Wat te doen:
**a.** Zet deze zin uit de oefentekst om in het Engels: "Om in een vak les te kunnen geven moet je er zelf vaardig in zijn."
**b.** Schrijf woord voor woord het stuk uit de oefentekst over, vanaf "Twee jaar geleden" tot en met "heel weinig contacturen.".

Sinds de invoering van CMK geef ik teamtrainingen in het PO voor het vak beeldende vorming. Ik sta voor enthousiaste schoolteams in scholen waar het gereedschap en de materialen vaak wel ergens onder een laag stof opgeborgen liggen, maar de basiskennis voor lesgeven in het vak ontbreekt. Dat is vreemd, want de leerkrachten hebben een pabodiploma op zak. En op de pabo worden volgens een goed opgezette kennisbasis eisen aan studenten gesteld. Hoe komt het dat studenten dan toch weinig beslagen ten ijs komen voor de kunstvakken?
Twee jaar geleden mocht ik invallen op een pabo. Een aantal zaken viel mij gelijk op. Nog steeds moeten studenten voor beeldende vorming zelf beeldende werkstukken maken (eigen vaardigheid), op een stageschool lesgeven (praktijk) en theoretische kennis laten zien in verslagen en tentamens, maar de eisen aan de eigen vaardigheid zijn minimaal, het aantal te geven kunstlessen heel beperkt en de theoretische verslagen topzwaar. En… pabodocenten hebben heel weinig contacturen.
Beperkt portfolio
Om in een vak les te kunnen geven moet je er zelf vaardig in zijn. Dat vinden wij vanzelfsprekend als het om rekenen en taal gaat en daarom worden deze vakken al bij de start van de studie getoetst. Ook bij de kunstvakken is het startniveau van pabostudenten zeer verschillend en afhankelijk van hun vakkenpakket op het VO of een andere vooropleiding. Waar studenten vroeger een uitgebreid portfolio met beeldende werkstukken in velerlei technieken moesten opbouwen tijdens de vakuren op de pabo (goed voorbeeld doet goed volgen!), voldoen nu enkele minimaal omschreven werkstukken. Voor veel studenten die vóór de pabo geen creatief onderwijs hebben gehad, is dat te weinig om eigen vaardigheid mee op te bouwen.

Regels uit een gegevensset

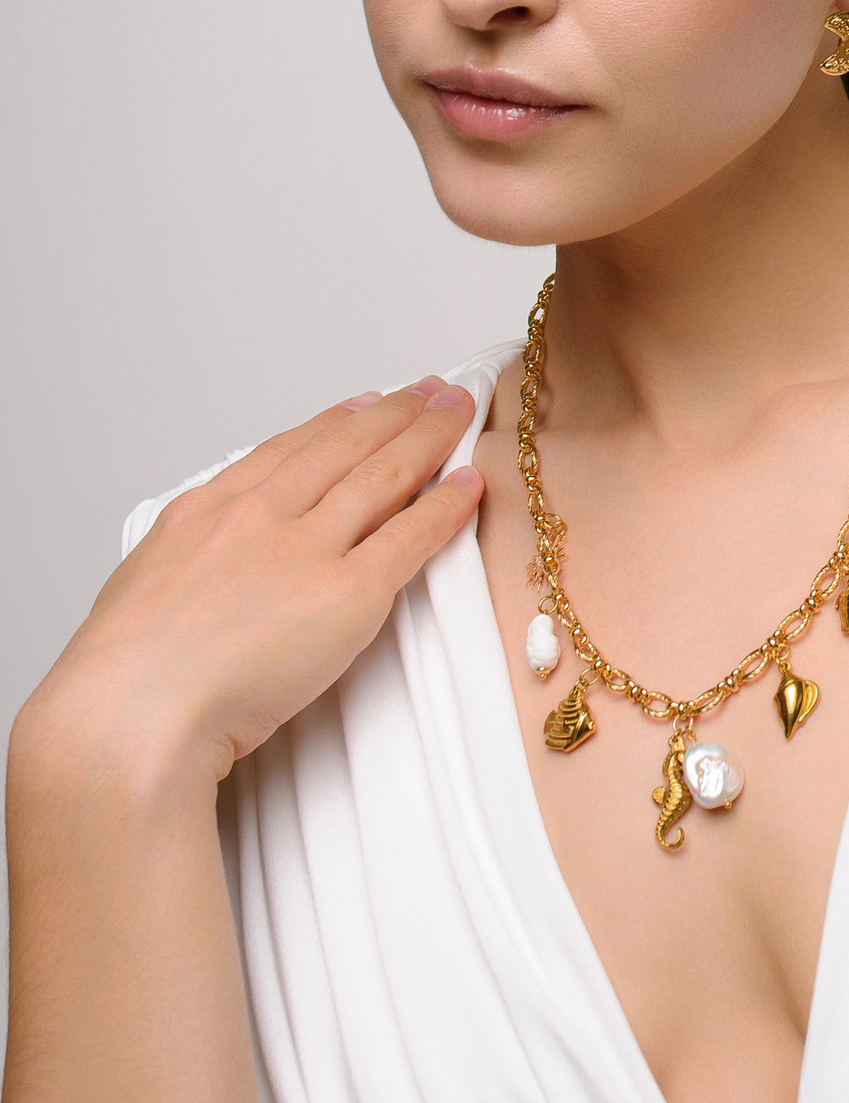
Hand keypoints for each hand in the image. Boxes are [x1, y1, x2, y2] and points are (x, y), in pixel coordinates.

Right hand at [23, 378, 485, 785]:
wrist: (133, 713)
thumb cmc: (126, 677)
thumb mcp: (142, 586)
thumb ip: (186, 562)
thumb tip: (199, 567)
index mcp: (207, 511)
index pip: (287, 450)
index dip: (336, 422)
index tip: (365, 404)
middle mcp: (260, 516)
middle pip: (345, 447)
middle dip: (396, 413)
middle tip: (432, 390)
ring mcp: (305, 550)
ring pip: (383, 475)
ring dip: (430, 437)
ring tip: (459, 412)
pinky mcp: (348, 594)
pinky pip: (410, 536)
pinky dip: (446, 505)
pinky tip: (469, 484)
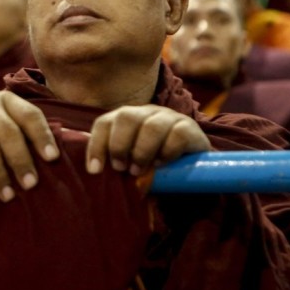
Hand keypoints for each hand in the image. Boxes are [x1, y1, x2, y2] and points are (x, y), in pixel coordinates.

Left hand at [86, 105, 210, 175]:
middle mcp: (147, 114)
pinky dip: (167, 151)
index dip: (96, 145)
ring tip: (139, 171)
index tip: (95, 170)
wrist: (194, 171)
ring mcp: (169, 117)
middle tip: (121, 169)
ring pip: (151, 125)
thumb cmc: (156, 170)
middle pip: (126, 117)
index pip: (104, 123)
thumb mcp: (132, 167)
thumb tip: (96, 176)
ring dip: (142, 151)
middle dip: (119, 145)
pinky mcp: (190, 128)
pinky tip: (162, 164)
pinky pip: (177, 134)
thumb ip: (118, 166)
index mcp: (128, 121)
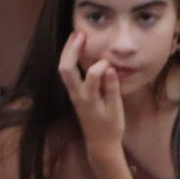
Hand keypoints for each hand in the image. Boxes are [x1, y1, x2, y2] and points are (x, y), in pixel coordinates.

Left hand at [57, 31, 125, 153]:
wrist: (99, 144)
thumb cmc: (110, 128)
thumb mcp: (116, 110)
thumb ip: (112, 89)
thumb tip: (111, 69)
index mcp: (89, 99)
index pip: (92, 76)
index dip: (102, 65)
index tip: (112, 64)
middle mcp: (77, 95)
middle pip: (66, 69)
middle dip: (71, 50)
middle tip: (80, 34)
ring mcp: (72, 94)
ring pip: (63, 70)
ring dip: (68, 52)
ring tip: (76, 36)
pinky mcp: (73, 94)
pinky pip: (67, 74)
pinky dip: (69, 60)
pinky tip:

Antwoorden per opdracht:
**a.** To be able to teach a subject, you have to be skilled in it yourself.

**b.**
Twee jaar geleden mocht ik invallen op een pabo. Een aantal zaken viel mij gelijk op. Nog steeds moeten studenten voor beeldende vorming zelf beeldende werkstukken maken (eigen vaardigheid), op een stageschool lesgeven (praktijk) en theoretische kennis laten zien in verslagen en tentamens, maar de eisen aan de eigen vaardigheid zijn minimaal, het aantal te geven kunstlessen heel beperkt en de theoretische verslagen topzwaar. En… pabodocenten hebben heel weinig contacturen.